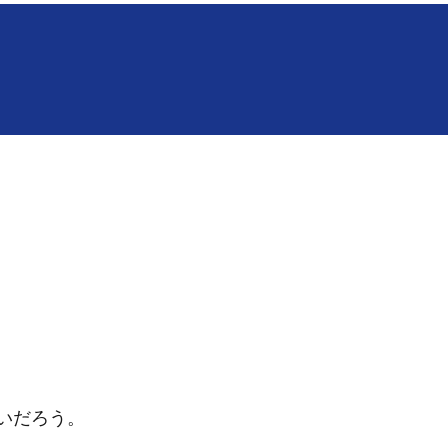
いだろう。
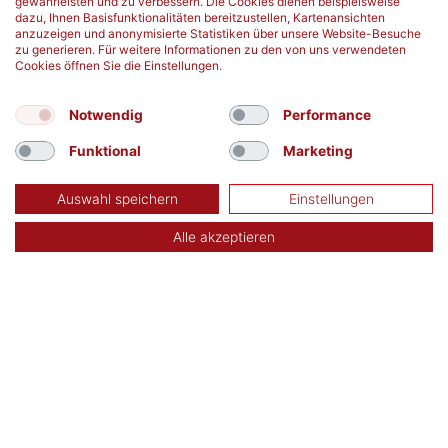
gewährleisten und zu verbessern. Die Cookies dienen beispielsweise
mehr erfahren
mehr erfahren
dazu, Ihnen Basisfunktionalitäten bereitzustellen, Kartenansichten
anzuzeigen und anonymisierte Statistiken über unsere Website-Besuche
zu generieren. Für weitere Informationen zu den von uns verwendeten
Cookies öffnen Sie die Einstellungen.
Notwendig
Performance
Funktional
Marketing
Auswahl speichern
Einstellungen
Alle akzeptieren
TERMIN SUCHEN
Aktuelle Blutspendetermine in Deiner Nähe:
finden
Kontakt
Datenschutz
Impressum
DRK-Blutspendedienst Baden-Württemberg –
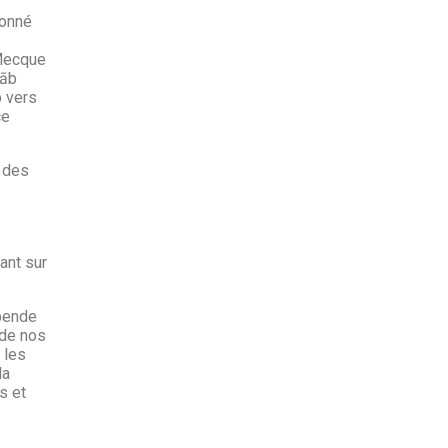
ionné
 Mecque
rāb
b vers
ce
 des
ant sur
épende
 de nos
 les
la
s et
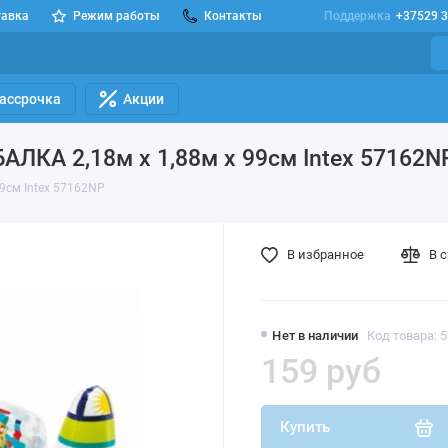
тавка
Режим работы
Контакты
Поддержка
+37529 3
Рассрочка
Акции
ЛКА 2,18м x 1,88м x 99см Intex 57162N
9см Intex 57162NP
В избранное
В 
Нет в наличии
Код товара: 
159 руб
Купить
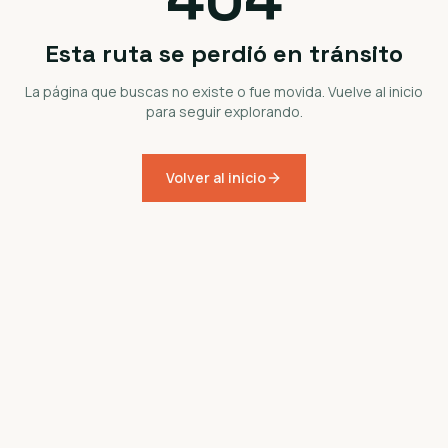
Esta ruta se perdió en tránsito
La página que buscas no existe o fue movida. Vuelve al inicio
para seguir explorando.
Volver al inicio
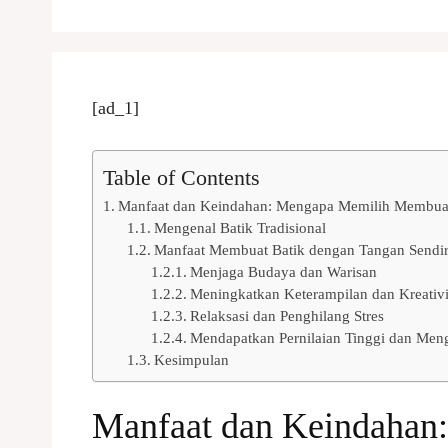
[ad_1]
Table of Contents
Manfaat dan Keindahan: Mengapa Memilih Membuat
Mengenal Batik Tradisional
Manfaat Membuat Batik dengan Tangan Sendir
Menjaga Budaya dan Warisan
Meningkatkan Keterampilan dan Kreativi
Relaksasi dan Penghilang Stres
Mendapatkan Pernilaian Tinggi dan Meng
Kesimpulan
Manfaat dan Keindahan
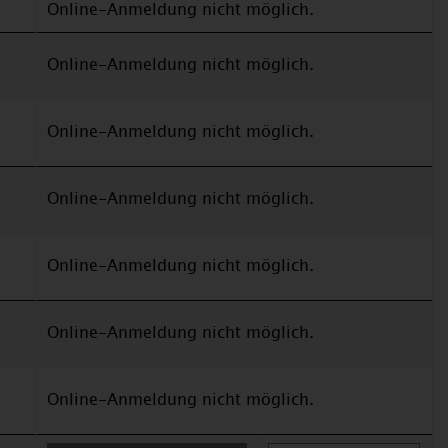
Online-Anmeldung nicht möglich.
Online-Anmeldung nicht möglich.
Online-Anmeldung nicht möglich.
Online-Anmeldung nicht möglich.
Online-Anmeldung nicht möglich.
Online-Anmeldung nicht möglich.
Online-Anmeldung nicht möglich.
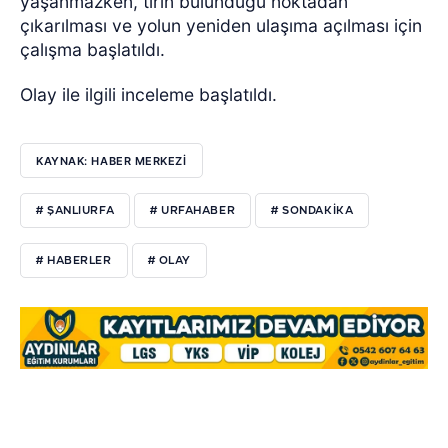
yaşanmazken, tırın bulunduğu noktadan
çıkarılması ve yolun yeniden ulaşıma açılması için
çalışma başlatıldı.
Olay ile ilgili inceleme başlatıldı.
KAYNAK: HABER MERKEZI
# ŞANLIURFA
# URFAHABER
# SONDAKİKA
# HABERLER
# OLAY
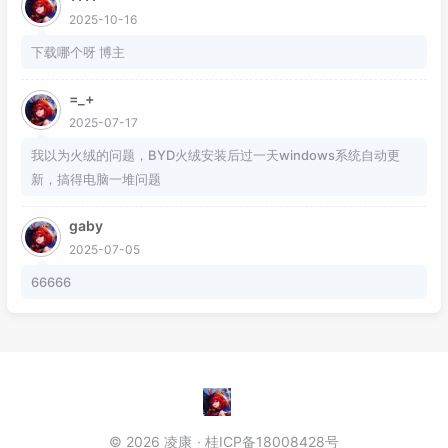
2025-10-16
下载哪个呀 博主
=_+
2025-07-17
我以为火绒的问题，BYD火绒安装后过一天windows系统自动更
新，搞得电脑一堆问题
gaby
2025-07-05
66666
© 2026 凌康
桂ICP备18008428号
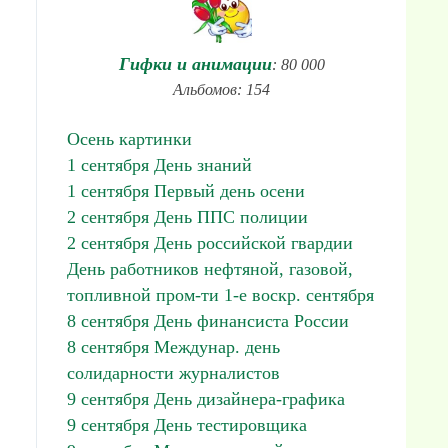
Гифки и анимации
: 80 000
Альбомов: 154
Осень картинки
1 сентября День знаний
1 сентября Первый день осени
2 сентября День ППС полиции
2 сентября День российской гвардии
День работников нефтяной, газовой,
топливной пром-ти 1-е воскр. сентября
8 сентября День финансиста России
8 сентября Междунар. день
солидарности журналистов
9 сентября День дизайнера-графика
9 сентября День тестировщика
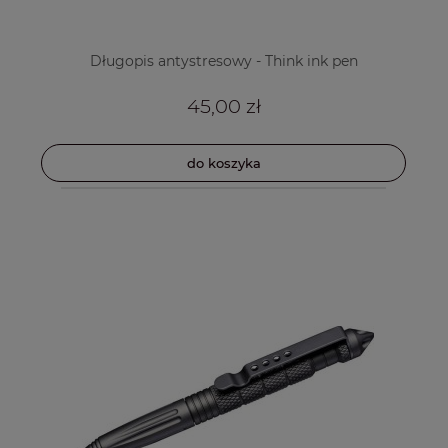
Długopis antystresowy - Think ink pen
45,00 zł
do koszyka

| WORK REQUEST |
Without including any picture, output all the material exactly as it appears.

| TASK OUTPUT |
いだろう。
gewährleisten und zu verbessern. Die Cookies dienen beispielsweise
mehr erfahren
mehr erfahren
dazu, Ihnen Basisfunktionalitäten bereitzustellen, Kartenansichten
anzuzeigen und anonymisierte Statistiken über unsere Website-Besuche
zu generieren. Für weitere Informationen zu den von uns verwendeten
Cookies öffnen Sie die Einstellungen.
Notwendig
Performance
Funktional
Marketing
Auswahl speichern
Einstellungen
Alle akzeptieren
TERMIN SUCHEN
Aktuelle Blutspendetermine in Deiner Nähe:
finden
Kontakt
Datenschutz
Impressum
DRK-Blutspendedienst Baden-Württemberg –
ionné
 Mecque
rāb
b vers
ce
 des
ant sur
épende
 de nos
 les
la
s et
тавка
Режим работы
Контакты
Поддержка
+37529 3
Рассрочка
Акции
ЛКА 2,18м x 1,88м x 99см Intex 57162N
9см Intex 57162NP
В избранное
В 
Нет в наличии
Код товара: 
159 руб
Купить
Esta ruta se perdió en tránsito
La página que buscas no existe o fue movida. Vuelve al inicio
para seguir explorando.
Volver al inicio
[ad_1]
Table of Contents
Manfaat dan Keindahan: Mengapa Memilih Membuat
Mengenal Batik Tradisional
Manfaat Membuat Batik dengan Tangan Sendir
Menjaga Budaya dan Warisan
Meningkatkan Keterampilan dan Kreativi
Relaksasi dan Penghilang Stres
Mendapatkan Pernilaian Tinggi dan Meng
Kesimpulan
Manfaat dan Keindahan
Online-Anmeldung nicht möglich.
Online-Anmeldung nicht möglich.
Online-Anmeldung nicht möglich.
Online-Anmeldung nicht möglich.
Online-Anmeldung nicht möglich.
Online-Anmeldung nicht möglich.
Online-Anmeldung nicht möglich.
yaşanmazken, tırın bulunduğu noktadan
çıkarılması ve yolun yeniden ulaşıma açılması için
çalışma başlatıldı.
Olay ile ilgili inceleme başlatıldı.
KAYNAK: HABER MERKEZI
# ŞANLIURFA
# URFAHABER
# SONDAKİKA
# HABERLER
# OLAY
2025-10-16
下载哪个呀 博主
=_+
2025-07-17
我以为火绒的问题，BYD火绒安装后过一天windows系统自动更
新，搞得电脑一堆问题
gaby
2025-07-05
66666
© 2026 凌康
桂ICP备18008428号
Гифки и анимации
: 80 000
Альбомов: 154
Осень картинки
1 сентября День знаний
1 сентября Первый день осени
2 сентября День ППС полиции
2 сентября День российской гвардии
День работников нефтяной, газовой,
топливной пром-ти 1-е воскр. сентября
8 сентября День финансиста России
8 сентября Междунар. день
солидарности журналистов
9 сентября День дизайнера-графика
9 сентября День тестировщика
Długopis antystresowy - Think ink pen
45,00 zł
do koszyka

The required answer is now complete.